By default, this user has “programming” right - even if they don’t create advanced scripts requiring that right.
-
Advanced users - leaders who try the advanced functionality of XWiki - like basic scripting - to create useful, dynamic pages.
-
Normal users. Mostly reads wiki pages, occasionally creates basic text pages.
Now, since any page with a script that Wiki Admin edits automatically gets assigned the “can execute programs” property…
…this makes it MUCH more problematic to use that account to do initial setup and clean-up of pages.
“Whoops, that page contained a script, now everyone else gets an ominous dialog box when they go to edit it!”
Feature request to clear up this problematic and/or confusing behavior:
- Make the “can execute programs” page property visible and explicitly settable…

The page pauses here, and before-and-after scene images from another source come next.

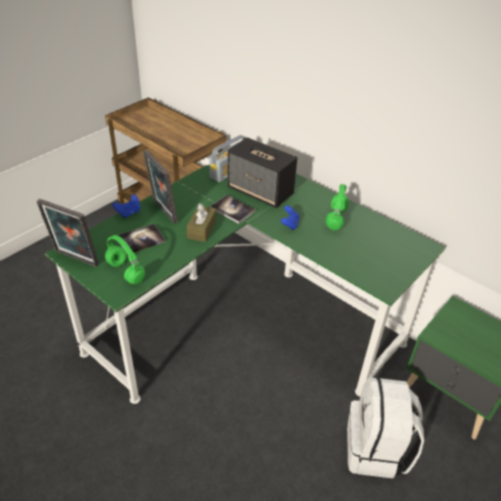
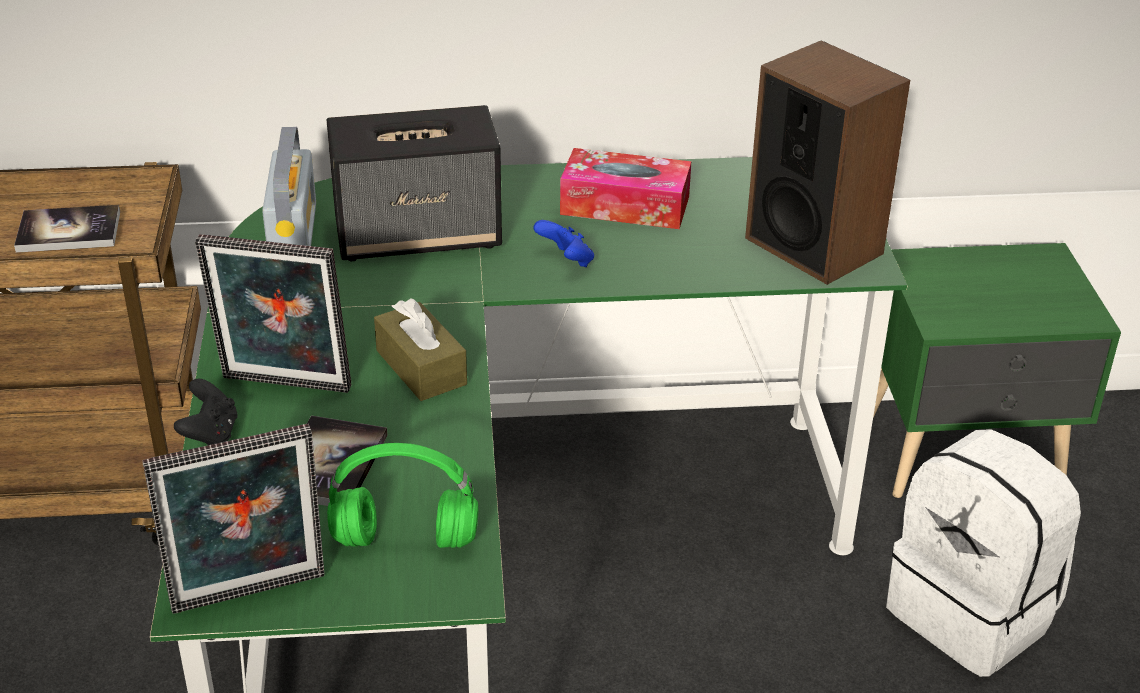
camera: 45 degrees left, 5 degrees down
blue game controller [113,195,140,218] -> black game controller [174,379,237,445]
book [210,195,256,224] -> book moved to [14,205,120,253]
green headphones [326,184,349,230] -> tissue box [560,148,691,229]
none -> speaker [745,40,910,285]

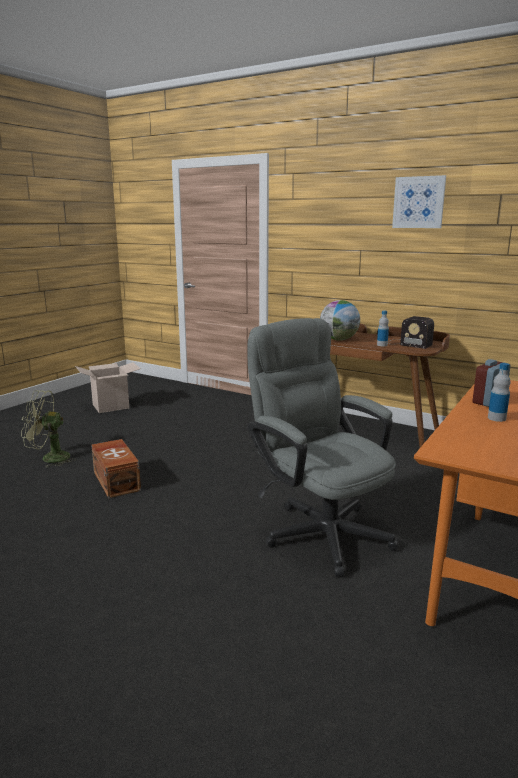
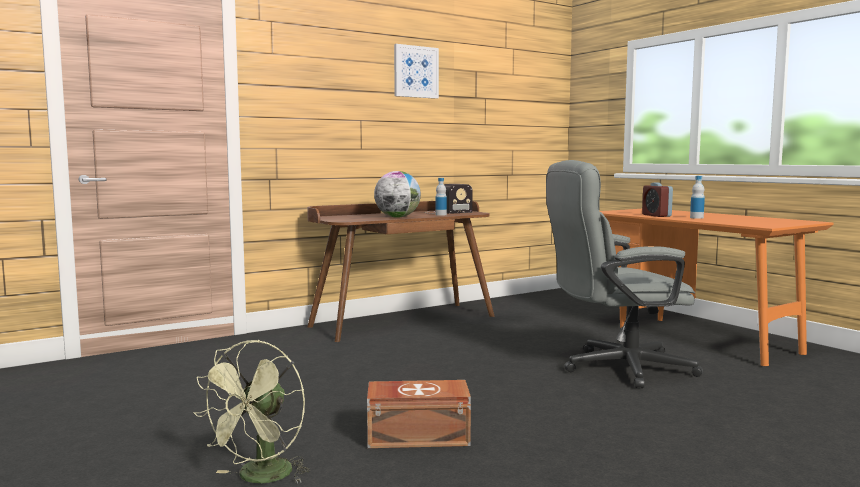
camera: 65 degrees left, 10 degrees down
cardboard box [75,362,141,413] -> none

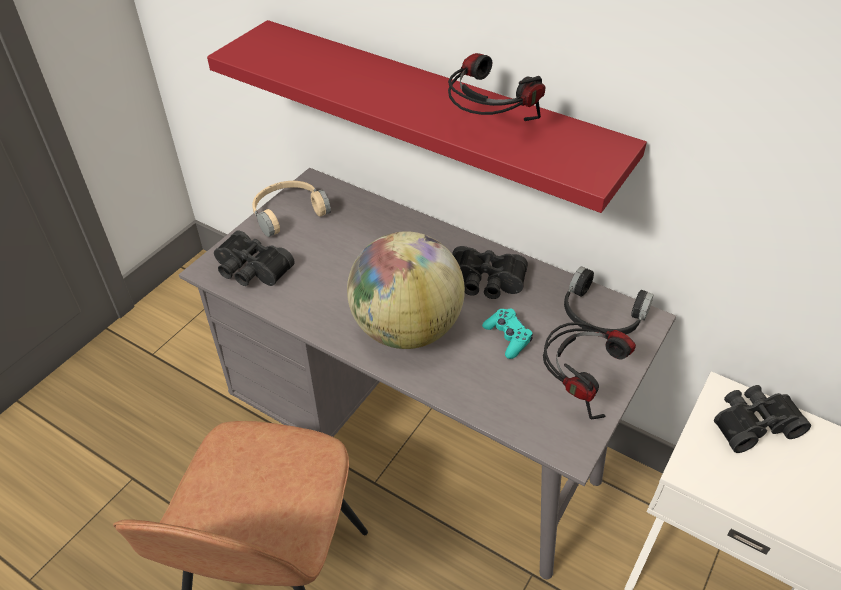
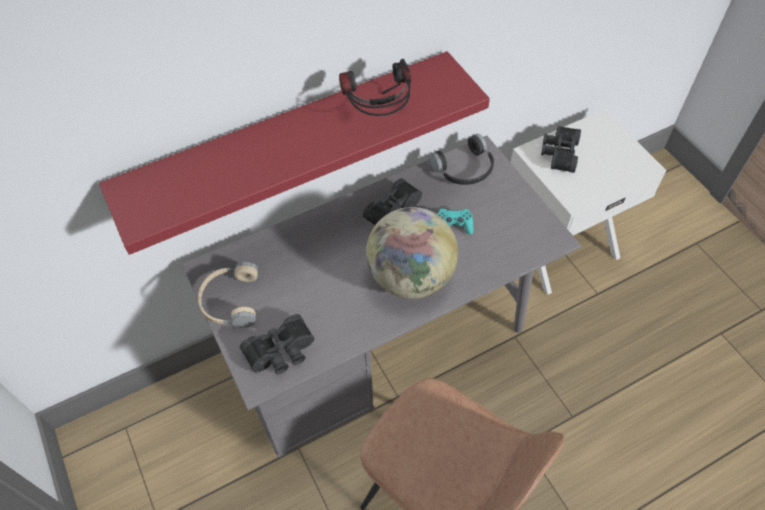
camera: 60 degrees left, 10 degrees up
headphones [543,322,636,419] -> none

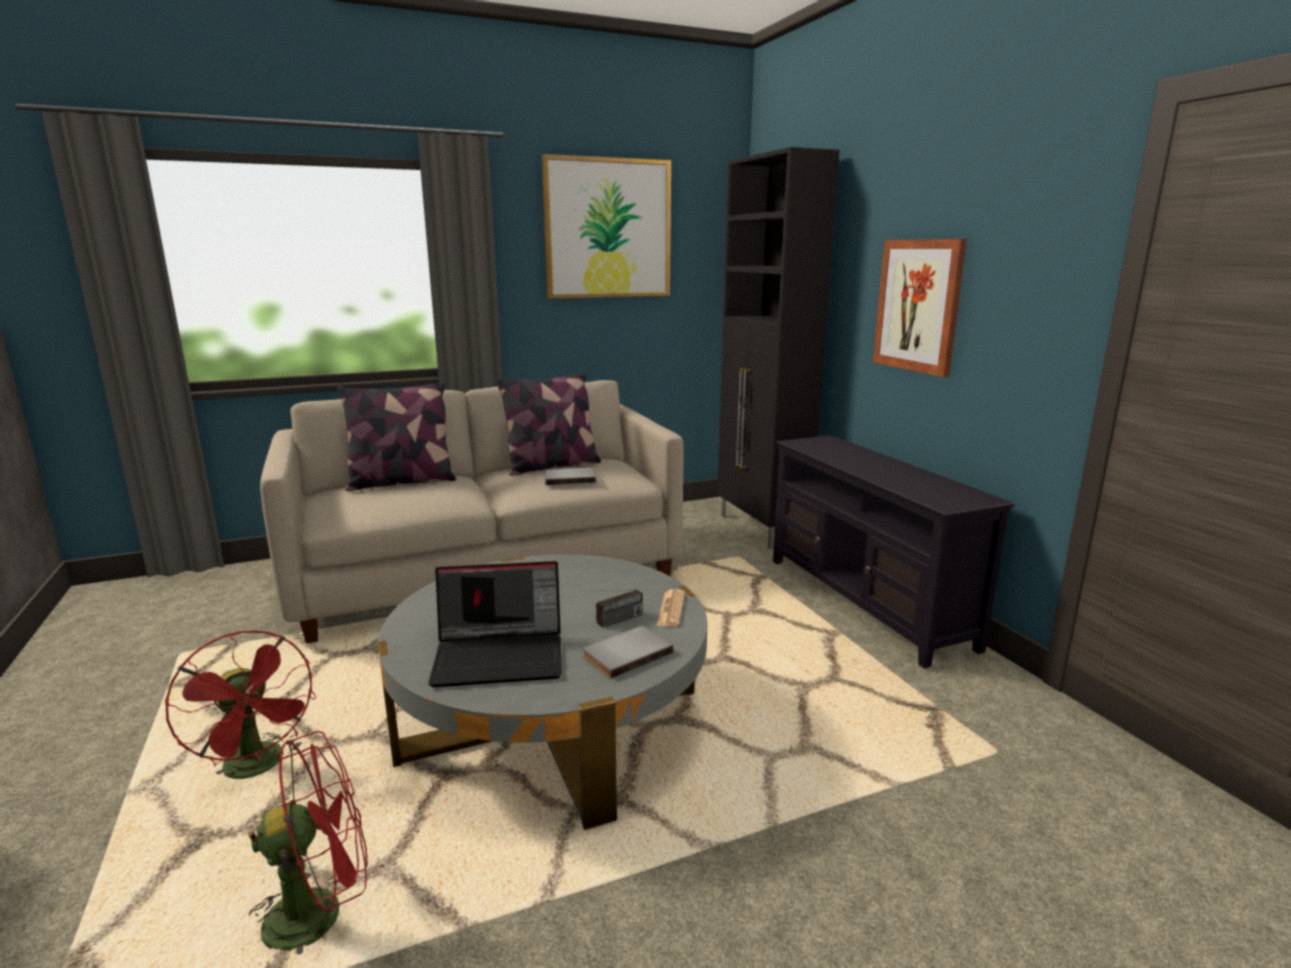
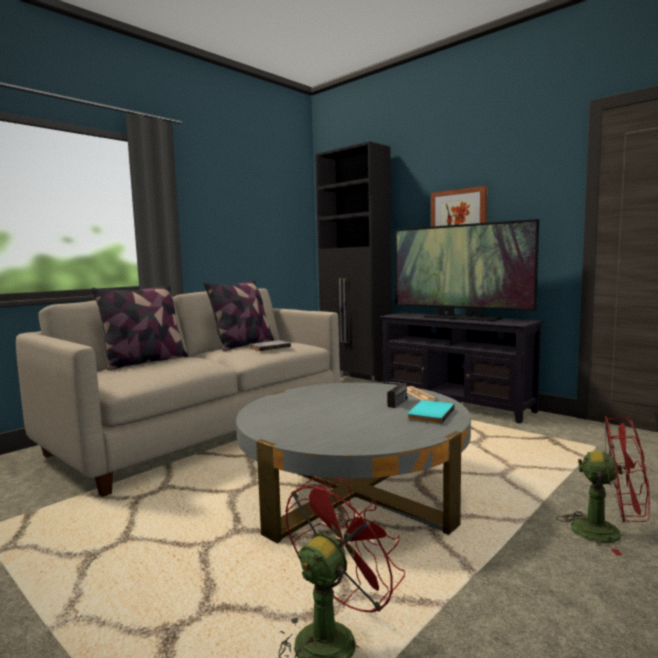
camera: 25 degrees left, 10 degrees down
red fan [165,630,316,779] -> red fan moved to [556,416,650,556]
laptop [428,561,562,687] -> none
picture [541,154,671,299] -> none
grey book [582,626,674,679] -> turquoise book [407,400,455,425]
none -> television [394,219,539,321]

…rather than the current “invisible” nature of this property, and the current policy of “always turn ‘can execute programs’ on, if the page has scripts and the last person to edit & save has Programming Right.”
- Make the default setting on this property to be “off”, no matter who edits and saves the page.
- Only allow users with “Programming Right” to turn that property “on”.
By doing this:
- It allows for the PR-enabled Wiki Admin user to do initial set-up and clean-up of any and all wiki pages, without needlessly creating permissions confusion on any pages containing non-privledged scripts;
- It makes the addition of “privledged scripts” to a page a more, ah, “definitive” choice by a user. Not only do they write the script that requires the privileged code, they have to affirm that “yes, this page has privileged code, I realize that, and all the implications of that”.
- It makes visible an important setting that is currently invisible. That is always good.
How do I file this as a feature request?
It is unfortunately not really possible to automatically analyze if a Velocity script requires programming right (it would be possible in simple cases, but this would still require a lot of work).
Regarding what you suggest, I’m very happy to inform you that I’ve spent quite some time in the past 1.5 years implementing this feature. The warnings that you saw were basically an interim solution that also laid the foundation for analyzing which rights a page requires. The feature is called required rights and is available with a UI in XWiki 17.4.0 that has been released yesterday (the underlying APIs have already been available since XWiki 16.10.0). When you enforce required rights on a page, XWiki should basically behave as you suggest. These warnings will disappear, at least as long as the previous author actually has the rights (which is enforced at edit time, but you could remove the rights of the user later).
It is a long road to rolling out this feature, for the next months I plan to gradually enable enforcing required rights for all pages that are included in XWiki, also to see if there is still anything to fix. Once we’re more confident that the feature really works as expected, the idea is to turn the enforcing of required rights on by default for new pages and then hopefully also provide a tool to mass-migrate existing pages.
Let me know if this feature matches your expectations, if there is anything missing, or if you have any suggestions for improving it.